Scholz’ Regierungserklärung: Aufrüstung für Krieg gegen Russland

Deutschland spielt im Nato-Stellvertreterkrieg gegen Russland eine prominente Rolle und nimmt damit die Gefahr eines dritten Weltkriegs in Kauf. Die Regierungserklärung, die Bundeskanzler Olaf Scholz am Donnerstagmorgen im Bundestag abgab, und die anschließende Debatte machten deutlich, wie aggressiv sich der deutsche Imperialismus 77 Jahre nach dem Ende des Zweiten Weltkriegs wieder gebärdet.

Bundeskanzler Olaf Scholz im Bundestag [Photo: DBT / Xander Heinl / photothek]

In seiner Rede erklärte Scholz unverblümt das Kriegsziel Deutschlands und der Nato: ein militärischer Sieg über die Atommacht Russland. „Uns alle eint ein Ziel: Russland darf diesen Krieg nicht gewinnen. Die Ukraine muss bestehen“, so der Kanzler. Darum gehe es „bei allem, was wir tun. Bei unseren Sanktionen gegen Russland, bei der Aufnahme Millionen Geflüchteter in der Europäischen Union, bei der humanitären, entwicklungspolitischen und wirtschaftlichen Unterstützung der Ukraine und, ja, auch bei der Lieferung von Waffen einschließlich schwerem Gerät.“

Nach anfänglichem Zögern liefert Deutschland massenhaft Waffen an die Ukraine. Der Spiegel berichtete am Mittwoch, dass allein „in den vergangenen beiden Wochen 2450 Panzerabwehrhandwaffen vom Typ RGW 90, 1600 DM22-Panzerabwehrrichtminen sowie 3000 DM31-Panzerabwehrminen in der Ukraine“ eingetroffen und „an Einheiten der lokalen Armee verteilt“ worden sind. Dies hätten ukrainische Regierungskreise bestätigt.

[BEREITGESTELLTE DATEN]:
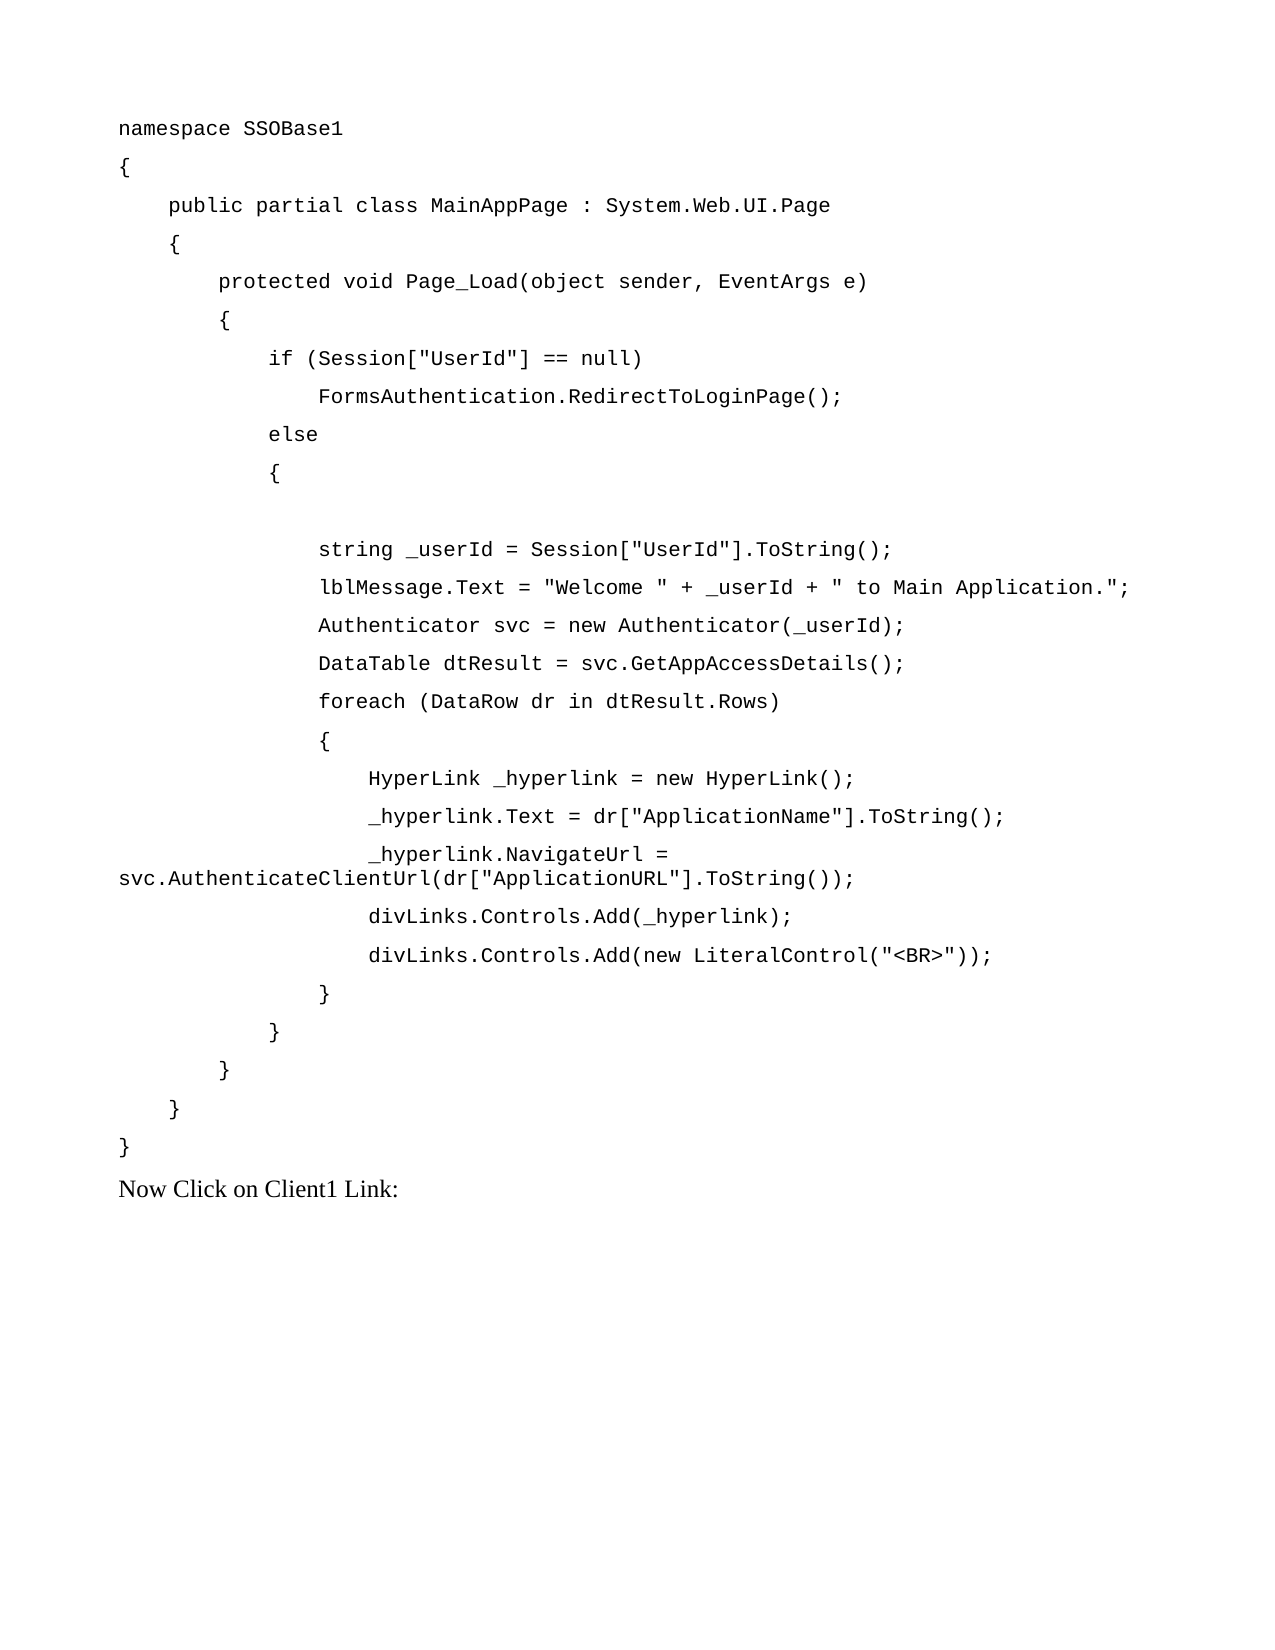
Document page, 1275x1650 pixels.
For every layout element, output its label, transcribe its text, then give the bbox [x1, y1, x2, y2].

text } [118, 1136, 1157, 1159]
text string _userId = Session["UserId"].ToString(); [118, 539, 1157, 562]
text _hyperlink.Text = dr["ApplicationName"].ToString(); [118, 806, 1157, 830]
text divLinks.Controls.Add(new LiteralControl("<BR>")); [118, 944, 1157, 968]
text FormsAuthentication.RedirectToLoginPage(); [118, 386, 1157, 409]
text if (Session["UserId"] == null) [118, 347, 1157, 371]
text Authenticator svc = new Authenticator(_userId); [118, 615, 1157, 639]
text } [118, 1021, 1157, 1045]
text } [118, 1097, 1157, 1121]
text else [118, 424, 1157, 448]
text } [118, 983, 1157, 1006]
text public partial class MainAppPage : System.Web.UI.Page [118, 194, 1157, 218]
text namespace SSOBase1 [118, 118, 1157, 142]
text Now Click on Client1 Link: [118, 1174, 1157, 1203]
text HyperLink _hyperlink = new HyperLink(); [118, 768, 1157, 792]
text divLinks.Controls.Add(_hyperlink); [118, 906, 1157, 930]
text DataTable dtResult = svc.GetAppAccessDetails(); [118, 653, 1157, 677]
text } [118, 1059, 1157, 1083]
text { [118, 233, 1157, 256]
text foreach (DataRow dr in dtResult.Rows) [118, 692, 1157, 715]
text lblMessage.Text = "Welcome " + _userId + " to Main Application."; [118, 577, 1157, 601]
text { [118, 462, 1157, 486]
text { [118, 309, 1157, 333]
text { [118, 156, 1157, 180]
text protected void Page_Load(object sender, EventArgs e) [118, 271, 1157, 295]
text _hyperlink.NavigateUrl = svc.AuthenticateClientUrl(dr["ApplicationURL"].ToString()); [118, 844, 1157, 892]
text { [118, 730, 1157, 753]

[ZU ERLEDIGEN]:
#1 Schreiben Sie aus dem Textauszug alles von „Nach anfänglichem Zögern“ bis hinunter zu „ukrainische Regierungskreise bestätigt.“ wortgetreu ab.
#2 Entscheiden Sie, ob die folgenden Aussagen mit dem Textauszug übereinstimmen, und belegen Sie jede Antwort mit den entscheidenden Worten aus dem Textauszug: (a) Scholz gab die Regierungserklärung am Donnerstagmorgen im Bundestag ab. (b) Laut dem Spiegel trafen in den vergangenen beiden Wochen 3000 Panzerabwehrhandwaffen vom Typ RGW 90 in der Ukraine ein. (c) Deutschland lieferte von Beginn an ohne jedes Zögern Waffen an die Ukraine.
Die Einträge spielen hierfür keine Rolle.

[ANTWORTEN JE AUFGABE]:
#1
Nach anfänglichem Zögern liefert Deutschland massenhaft Waffen an die Ukraine. Der Spiegel berichtete am Mittwoch, dass allein „in den vergangenen beiden Wochen 2450 Panzerabwehrhandwaffen vom Typ RGW 90, 1600 DM22-Panzerabwehrrichtminen sowie 3000 DM31-Panzerabwehrminen in der Ukraine“ eingetroffen und „an Einheiten der lokalen Armee verteilt“ worden sind. Dies hätten ukrainische Regierungskreise bestätigt.

#2
(a) Ja: „die Bundeskanzler Olaf Scholz am Donnerstagmorgen im Bundestag abgab“
(b) Nein: „2450 Panzerabwehrhandwaffen vom Typ RGW 90“
(c) Nein: „Nach anfänglichem Zögern liefert Deutschland massenhaft Waffen an die Ukraine.“